[Records from a collection]
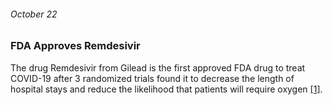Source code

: ###### October 22

### FDA Approves Remdesivir

The drug Remdesivir from Gilead is the first approved FDA drug to treat COVID-19 after 3 randomized trials found it to decrease the length of hospital stays and reduce the likelihood that patients will require oxygen [[1]](https://www.ajmc.com/view/a-timeline-of-covid19-developments-in-2020). 
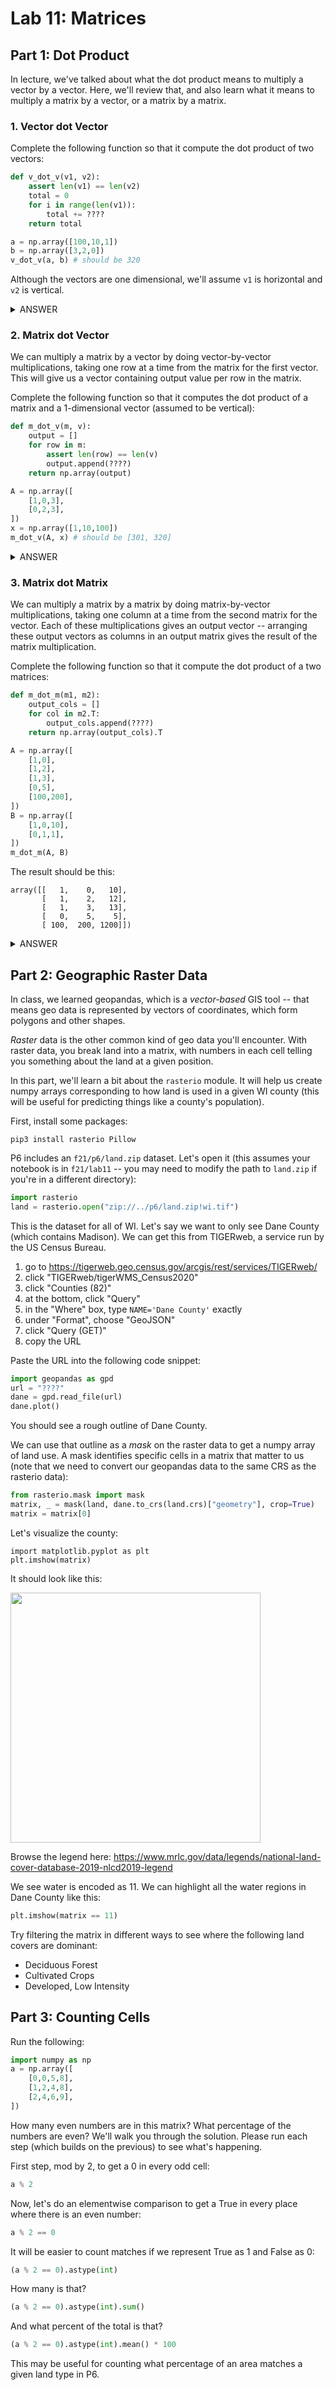 # Lab 11: Matrices

## Part 1: Dot Product

In lecture, we've talked about what the dot product means to multiply
a vector by a vector.  Here, we'll review that, and also learn what it
means to multiply a matrix by a vector, or a matrix by a matrix.

### 1. Vector dot Vector

Complete the following function so that it compute the dot product of
two vectors:

```python
def v_dot_v(v1, v2):
    assert len(v1) == len(v2)
    total = 0
    for i in range(len(v1)):
        total += ????
    return total

a = np.array([100,10,1])
b = np.array([3,2,0])
v_dot_v(a, b) # should be 320
```

Although the vectors are one dimensional, we'll assume `v1` is
horizontal and `v2` is vertical.

<details>
    <summary>ANSWER</summary>
    <code>v1[i] * v2[i]</code>
</details>

### 2. Matrix dot Vector

We can multiply a matrix by a vector by doing vector-by-vector
multiplications, taking one row at a time from the matrix for the
first vector.  This will give us a vector containing output value per
row in the matrix.

Complete the following function so that it computes the dot product of
a matrix and a 1-dimensional vector (assumed to be vertical):

```python
def m_dot_v(m, v):
    output = []
    for row in m:
        assert len(row) == len(v)
        output.append(????)
    return np.array(output)

A = np.array([
    [1,0,3],
    [0,2,3],
])
x = np.array([1,10,100])
m_dot_v(A, x) # should be [301, 320]
```

<details>
    <summary>ANSWER</summary>
    <code>v_dot_v(row, v)</code>
</details>

### 3. Matrix dot Matrix

We can multiply a matrix by a matrix by doing matrix-by-vector
multiplications, taking one column at a time from the second matrix
for the vector.  Each of these multiplications gives an output vector
-- arranging these output vectors as columns in an output matrix gives
the result of the matrix multiplication.

Complete the following function so that it compute the dot product of
a two matrices:

```python
def m_dot_m(m1, m2):
    output_cols = []
    for col in m2.T:
        output_cols.append(????)
    return np.array(output_cols).T

A = np.array([
    [1,0],
    [1,2],
    [1,3],
    [0,5],
    [100,200],
])
B = np.array([
    [1,0,10],
    [0,1,1],
])
m_dot_m(A, B)
```

The result should be this:

```
array([[   1,    0,   10],
       [   1,    2,   12],
       [   1,    3,   13],
       [   0,    5,    5],
       [ 100,  200, 1200]])
```

<details>
    <summary>ANSWER</summary>
    <code>m_dot_v(m1, col)</code>
</details>

## Part 2: Geographic Raster Data

In class, we learned geopandas, which is a *vector-based* GIS tool --
that means geo data is represented by vectors of coordinates, which
form polygons and other shapes.

*Raster* data is the other common kind of geo data you'll encounter.
 With raster data, you break land into a matrix, with numbers in each
 cell telling you something about the land at a given position.

In this part, we'll learn a bit about the `rasterio` module.  It will
help us create numpy arrays corresponding to how land is used in a
given WI county (this will be useful for predicting things like a
county's population).

First, install some packages:

```
pip3 install rasterio Pillow
```

P6 includes an `f21/p6/land.zip` dataset.  Let's open it (this assumes
your notebook is in `f21/lab11` -- you may need to modify the path to
`land.zip` if you're in a different directory):

```python
import rasterio
land = rasterio.open("zip://../p6/land.zip!wi.tif")
```

This is the dataset for all of WI.  Let's say we want to only see Dane
County (which contains Madison).  We can get this from TIGERweb, a
service run by the US Census Bureau.

1. go to https://tigerweb.geo.census.gov/arcgis/rest/services/TIGERweb/
2. click "TIGERweb/tigerWMS_Census2020"
3. click "Counties (82)"
4. at the bottom, click "Query"
5. in the "Where" box, type `NAME='Dane County'` exactly
6. under "Format", choose "GeoJSON"
7. click "Query (GET)"
8. copy the URL

Paste the URL into the following code snippet:

```python
import geopandas as gpd
url = "????"
dane = gpd.read_file(url)
dane.plot()
```

You should see a rough outline of Dane County.

We can use that outline as a *mask* on the raster data to get a numpy
array of land use.  A mask identifies specific cells in a matrix that
matter to us (note that we need to convert our geopandas data to the
same CRS as the rasterio data):

```python
from rasterio.mask import mask
matrix, _ = mask(land, dane.to_crs(land.crs)["geometry"], crop=True)
matrix = matrix[0]
```

Let's visualize the county:

```
import matplotlib.pyplot as plt
plt.imshow(matrix)
```

It should look like this:

<img src="dane.jpg" width=400>

Browse the legend here: https://www.mrlc.gov/data/legends/national-land-cover-database-2019-nlcd2019-legend

We see water is encoded as 11.  We can highlight all the water regions in Dane County like this:

```python
plt.imshow(matrix == 11)
```

Try filtering the matrix in different ways to see where the following land covers are dominant:

* Deciduous Forest
* Cultivated Crops
* Developed, Low Intensity

## Part 3: Counting Cells

Run the following:

```python
import numpy as np
a = np.array([
    [0,0,5,8],
    [1,2,4,8],
    [2,4,6,9],
])
```

How many even numbers are in this matrix?  What percentage of the
numbers are even?  We'll walk you through the solution.  Please run
each step (which builds on the previous) to see what's happening.

First step, mod by 2, to get a 0 in every odd cell:

```python
a % 2
```

Now, let's do an elementwise comparison to get a True in every place where there is an even number:

```python
a % 2 == 0
```

It will be easier to count matches if we represent True as 1 and False as 0:

```python
(a % 2 == 0).astype(int)
```

How many is that?

```python
(a % 2 == 0).astype(int).sum()
```

And what percent of the total is that?

```python
(a % 2 == 0).astype(int).mean() * 100
```

This may be useful for counting what percentage of an area matches a
given land type in P6.
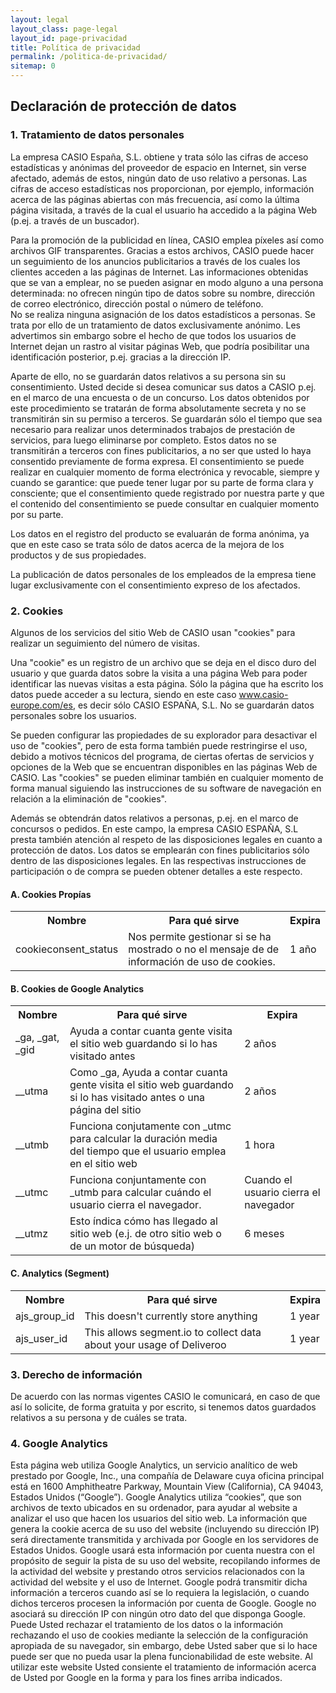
 ```yaml
---
layout: legal
layout_class: page-legal   
layout_id: page-privacidad   
title: Política de privacidad
permalink: /politica-de-privacidad/
sitemap: 0
---
```

<h2>Declaración de protección de datos</h2>
<h3>1. Tratamiento de datos personales</h3>
<p>La empresa CASIO España, S.L. obtiene y trata sólo las cifras de acceso estadísticas y anónimas del proveedor de espacio en Internet, sin verse afectado, además de estos, ningún dato de uso relativo a personas. Las cifras de acceso estadísticas nos proporcionan, por ejemplo, información acerca de las páginas abiertas con más frecuencia, así como la última página visitada, a través de la cual el usuario ha accedido a la página Web (p.ej. a través de un buscador).&nbsp;</p>
<p>Para la promoción de la publicidad en línea, CASIO emplea píxeles así como archivos GIF transparentes. Gracias a estos archivos, CASIO puede hacer un seguimiento de los anuncios publicitarios a través de los cuales los clientes acceden a las páginas de Internet. Las informaciones obtenidas que se van a emplear, no se pueden asignar en modo alguno a una persona determinada: no ofrecen ningún tipo de datos sobre su nombre, dirección de correo electrónico, dirección postal o número de teléfono.&nbsp;<br>No se realiza ninguna asignación de los datos estadísticos a personas. Se trata por ello de un tratamiento de datos exclusivamente anónimo. Les advertimos sin embargo sobre el hecho de que todos los usuarios de Internet dejan un rastro al visitar páginas Web, que podría posibilitar una identificación posterior, p.ej. gracias a la dirección IP.&nbsp;</p>
<p>Aparte de ello, no se guardarán datos relativos a su persona sin su consentimiento. Usted decide si desea comunicar sus datos a CASIO p.ej. en el marco de una encuesta o de un concurso. Los datos obtenidos por este procedimiento se tratarán de forma absolutamente secreta y no se transmitirán sin su permiso a terceros. Se guardarán sólo el tiempo que sea necesario para realizar unos determinados trabajos de prestación de servicios, para luego eliminarse por completo. Estos datos no se transmitirán a terceros con fines publicitarios, a no ser que usted lo haya consentido previamente de forma expresa. El consentimiento se puede realizar en cualquier momento de forma electrónica y revocable, siempre y cuando se garantice: que puede tener lugar por su parte de forma clara y consciente; que el consentimiento quede registrado por nuestra parte y que el contenido del consentimiento se puede consultar en cualquier momento por su parte.&nbsp;</p>
<p>Los datos en el registro del producto se evaluarán de forma anónima, ya que en este caso se trata sólo de datos acerca de la mejora de los productos y de sus propiedades.&nbsp;</p>
<p>La publicación de datos personales de los empleados de la empresa tiene lugar exclusivamente con el consentimiento expreso de los afectados.</p>
<h3>2. Cookies</h3>
<p>Algunos de los servicios del sitio Web de CASIO usan "cookies" para realizar un seguimiento del número de visitas.</p>
<p>Una "cookie" es un registro de un archivo que se deja en el disco duro del usuario y que guarda datos sobre la visita a una página Web para poder identificar las nuevas visitas a esta página. Sólo la página que ha escrito los datos puede acceder a su lectura, siendo en este caso <a href="http://www.casio-europe.com/es">www.casio-europe.com/es</a>, es decir sólo CASIO ESPAÑA, S.L.&nbsp;No se guardarán datos personales sobre los usuarios.&nbsp;</p>
<p>Se pueden configurar las propiedades de su explorador para desactivar el uso de "cookies", pero de esta forma también puede restringirse el uso, debido a motivos técnicos del programa, de ciertas ofertas de servicios y opciones de la Web que se encuentran disponibles en las páginas Web de CASIO. Las "cookies" se pueden eliminar también en cualquier momento de forma manual siguiendo las instrucciones de su software de navegación en relación a la eliminación de "cookies".&nbsp;</p>
<p>Además se obtendrán datos relativos a personas, p.ej. en el marco de concursos o pedidos. En este campo, la empresa CASIO ESPAÑA, S.L presta también atención al respeto de las disposiciones legales en cuanto a protección de datos. Los datos se emplearán con fines publicitarios sólo dentro de las disposiciones legales. En las respectivas instrucciones de participación o de compra se pueden obtener detalles a este respecto.&nbsp;</p>


<h4>A. Cookies Propías</h4>
<table class="cookies-table" border="0" cellpadding="0" cellspacing="0">
  <tbody><tr>
    <th>Nombre</th>
    <th>Para qué sirve</th>
    <th>Expira</th>
  </tr>
  <tr>
    <td>cookieconsent_status</td>
    <td>Nos permite gestionar si se ha mostrado o no el mensaje de de información de uso de cookies.</td>
    <td>1 año</td>
  </tr>

  </tbody><div></div></table>

<h4>B. Cookies de Google Analytics</h4>
<table class="cookies-table" border="0" cellpadding="0" cellspacing="0">
  <tbody><tr>
    <th>Nombre</th>
    <th>Para qué sirve</th>
    <th>Expira</th>
  </tr>
  <tr>
    <td>_ga, _gat, _gid</td>
    <td>Ayuda a contar cuanta gente visita el sitio web guardando si lo has visitado antes</td>
    <td>2 años</td>
  </tr>
  <tr>
    <td>__utma</td>
    <td>Como _ga, Ayuda a contar cuanta gente visita el sitio web guardando si lo has visitado antes o una página del sitio</td>
    <td>2 años</td>
  </tr>
  <tr>
    <td>__utmb</td>
    <td>Funciona conjutamente con _utmc para calcular la duración media del tiempo que el usuario emplea en el sitio web</td>
    <td>1 hora</td>
  </tr>
  <tr>
    <td>__utmc</td>
    <td>Funciona conjuntamente con _utmb para calcular cuándo el usuario cierra el navegador. </td>
    <td>Cuando el usuario cierra el navegador</td>
  </tr>
  <tr>
    <td>__utmz</td>
    <td>Esto índica cómo has llegado al sitio web (e.j. de otro sitio web o de un motor de búsqueda)</td>
    <td>6 meses</td>
  </tr>
  </tbody><div></div></table>

<h4>C. Analytics (Segment)</h4>
<table class="cookies-table" border="0" cellpadding="0" cellspacing="0">
  <tbody><tr>
    <th>Nombre</th>
    <th>Para qué sirve</th>
    <th>Expira</th>
  </tr>
  <tr>
    <td>ajs_group_id</td>
    <td>This doesn't currently store anything</td>
    <td>1 year</td>
  </tr>
  <tr>
    <td>ajs_user_id</td>
    <td>This allows segment.io to collect data about your usage of Deliveroo</td>
    <td>1 year</td>
  </tr>

</tbody></table>
<h3>3. Derecho de información</h3>
<p>De acuerdo con las normas vigentes CASIO le comunicará, en caso de que así lo solicite, de forma gratuita y por escrito, si tenemos datos guardados relativos a su persona y de cuáles se trata.&nbsp;</p>
<h3>4. Google Analytics</h3>
<p>Esta página web utiliza Google Analytics, un servicio analítico de web prestado por Google, Inc., una compañía de Delaware cuya oficina principal está en 1600 Amphitheatre Parkway, Mountain View (California), CA 94043, Estados Unidos (“Google”). Google Analytics utiliza “cookies”, que son archivos de texto ubicados en su ordenador, para ayudar al website a analizar el uso que hacen los usuarios del sitio web. La información que genera la cookie acerca de su uso del website (incluyendo su dirección IP) será directamente transmitida y archivada por Google en los servidores de Estados Unidos. Google usará esta información por cuenta nuestra con el propósito de seguir la pista de su uso del website, recopilando informes de la actividad del website y prestando otros servicios relacionados con la actividad del website y el uso de Internet. Google podrá transmitir dicha información a terceros cuando así se lo requiera la legislación, o cuando dichos terceros procesen la información por cuenta de Google. Google no asociará su dirección IP con ningún otro dato del que disponga Google. Puede Usted rechazar el tratamiento de los datos o la información rechazando el uso de cookies mediante la selección de la configuración apropiada de su navegador, sin embargo, debe Usted saber que si lo hace puede ser que no pueda usar la plena funcionabilidad de este website. Al utilizar este website Usted consiente el tratamiento de información acerca de Usted por Google en la forma y para los fines arriba indicados.</p>
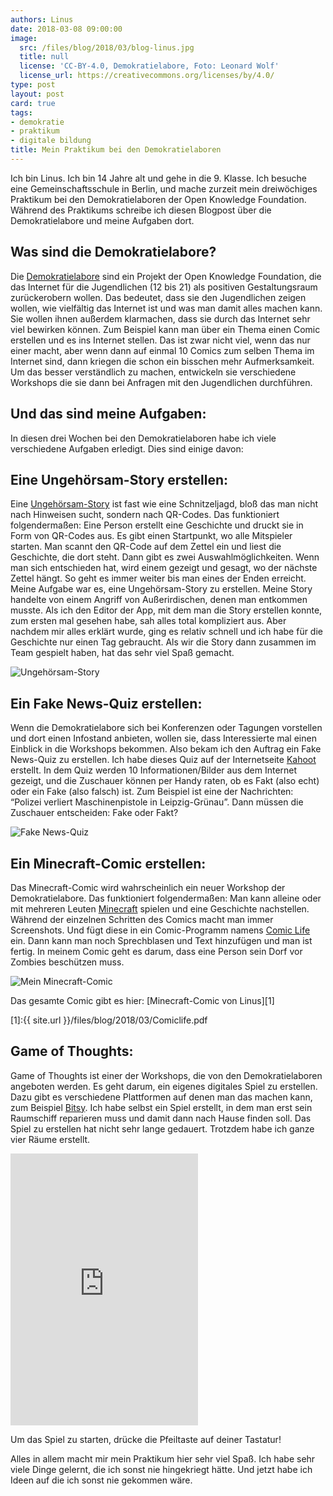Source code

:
 ```yaml
---
authors: Linus
date: 2018-03-08 09:00:00
image:
  src: /files/blog/2018/03/blog-linus.jpg
  title: null
  license: 'CC-BY-4.0, Demokratielabore, Foto: Leonard Wolf'
  license_url: https://creativecommons.org/licenses/by/4.0/
type: post
layout: post
card: true
tags:
- demokratie
- praktikum
- digitale bildung
title: Mein Praktikum bei den Demokratielaboren
---
```


Ich bin Linus. Ich bin 14 Jahre alt und gehe in die 9. Klasse. Ich besuche eine Gemeinschaftsschule in Berlin, und mache zurzeit mein dreiwöchiges Praktikum bei den Demokratielaboren der Open Knowledge Foundation. Während des Praktikums schreibe ich diesen Blogpost über die Demokratielabore und meine Aufgaben dort. 

## Was sind die Demokratielabore?

Die [Demokratielabore](https://demokratielabore.de) sind ein Projekt der Open Knowledge Foundation, die das Internet für die Jugendlichen (12 bis 21) als positiven Gestaltungsraum zurückerobern wollen. Das bedeutet, dass sie den Jugendlichen zeigen wollen, wie vielfältig das Internet ist und was man damit alles machen kann. Sie wollen ihnen außerdem klarmachen, dass sie durch das Internet sehr viel bewirken können. Zum Beispiel kann man über ein Thema einen Comic erstellen und es ins Internet stellen. Das ist zwar nicht viel, wenn das nur einer macht, aber wenn dann auf einmal 10 Comics zum selben Thema im Internet sind, dann kriegen die schon ein bisschen mehr Aufmerksamkeit. Um das besser verständlich zu machen, entwickeln sie verschiedene Workshops die sie dann bei Anfragen mit den Jugendlichen  durchführen.

## Und das sind meine Aufgaben:

In diesen drei Wochen bei den Demokratielaboren habe ich viele verschiedene Aufgaben erledigt. Dies sind einige davon: 

## Eine Ungehörsam-Story erstellen:

Eine [Ungehörsam-Story](https://demokratielabore.de/workshops/ungehoersam/) ist fast wie eine Schnitzeljagd, bloß das man nicht nach Hinweisen sucht, sondern nach QR-Codes. Das funktioniert folgendermaßen: Eine Person erstellt eine Geschichte und druckt sie in Form von QR-Codes aus. Es gibt einen Startpunkt, wo alle Mitspieler starten. Man scannt den QR-Code auf dem Zettel ein und liest die Geschichte, die dort steht. Dann gibt es zwei Auswahlmöglichkeiten. Wenn man sich entschieden hat, wird einem gezeigt und gesagt, wo der nächste Zettel hängt. So geht es immer weiter bis man eines der Enden erreicht. Meine Aufgabe war es, eine Ungehörsam-Story zu erstellen. Meine Story handelte von einem Angriff von Außerirdischen, denen man entkommen musste. Als ich den Editor der App, mit dem man die Story erstellen konnte, zum ersten mal gesehen habe, sah alles total kompliziert aus. Aber nachdem mir alles erklärt wurde, ging es relativ schnell und ich habe für die Geschichte nur einen Tag gebraucht. Als wir die Story dann zusammen im Team gespielt haben, hat das sehr viel Spaß gemacht.

![Ungehörsam-Story](/files/blog/2018/03/ungehörsam.PNG)

## Ein Fake News-Quiz erstellen:

Wenn die Demokratielabore sich bei Konferenzen oder Tagungen vorstellen und dort einen Infostand anbieten, wollen sie, dass Interessierte mal einen Einblick in die Workshops bekommen. Also bekam ich den Auftrag ein Fake News-Quiz zu erstellen. Ich habe dieses Quiz auf der Internetseite [Kahoot](https://kahoot.it/) erstellt. In dem Quiz werden 10 Informationen/Bilder aus dem Internet gezeigt, und die Zuschauer können per Handy raten, ob es Fakt (also echt) oder ein Fake (also falsch) ist. Zum Beispiel ist eine der Nachrichten: “Polizei verliert Maschinenpistole in Leipzig-Grünau”. Dann müssen die Zuschauer entscheiden: Fake oder Fakt?

![Fake News-Quiz](/files/blog/2018/03/kahoot.PNG)

## Ein Minecraft-Comic erstellen:

Das Minecraft-Comic wird wahrscheinlich ein neuer Workshop der Demokratielabore. Das funktioniert folgendermaßen: Man kann alleine oder mit mehreren Leuten [Minecraft](https://minecraft.net/de-de/) spielen und eine Geschichte nachstellen. Während der einzelnen Schritten des Comics macht man immer Screenshots. Und fügt diese in ein Comic-Programm namens [Comic Life](http://www.comiclife.eu/download.html#sthash.ANgPFzZu.dpbs)
ein. Dann kann man noch Sprechblasen und Text hinzufügen und man ist fertig. In meinem Comic geht es darum, dass eine Person sein Dorf vor Zombies beschützen muss.

![Mein Minecraft-Comic](/files/blog/2018/03/minecraft-comic.JPG)

Das gesamte Comic gibt es hier: [Minecraft-Comic von Linus][1]

[1]:{{ site.url }}/files/blog/2018/03/Comiclife.pdf
  <br>

## Game of Thoughts:

Game of Thoughts ist einer der Workshops, die von den Demokratielaboren angeboten werden. Es geht darum, ein eigenes digitales Spiel zu erstellen. Dazu gibt es verschiedene Plattformen auf denen man das machen kann, zum Beispiel [Bitsy](https://ledoux.itch.io/bitsy). Ich habe selbst ein Spiel erstellt, in dem man erst sein Raumschiff reparieren muss und damit dann nach Hause finden soll. Das Spiel zu erstellen hat nicht sehr lange gedauert. Trotzdem habe ich ganze vier Räume erstellt.

<iframe id="iframe" src="https://okfde.github.io/raumschiff-reparatur/" height="435px" frameBorder="0" style="max-width:100%;"></iframe> 

Um das Spiel zu starten, drücke die Pfeiltaste auf deiner Tastatur!

Alles in allem macht mir mein Praktikum hier sehr viel Spaß. Ich habe sehr viele Dinge gelernt, die ich sonst nie hingekriegt hätte. Und jetzt habe ich Ideen auf die ich sonst nie gekommen wäre.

Activity
Find the lines above that contain the word "return" and collect them.

Reply to the task
    return total
    return np.array(output)
    return np.array(output_cols).T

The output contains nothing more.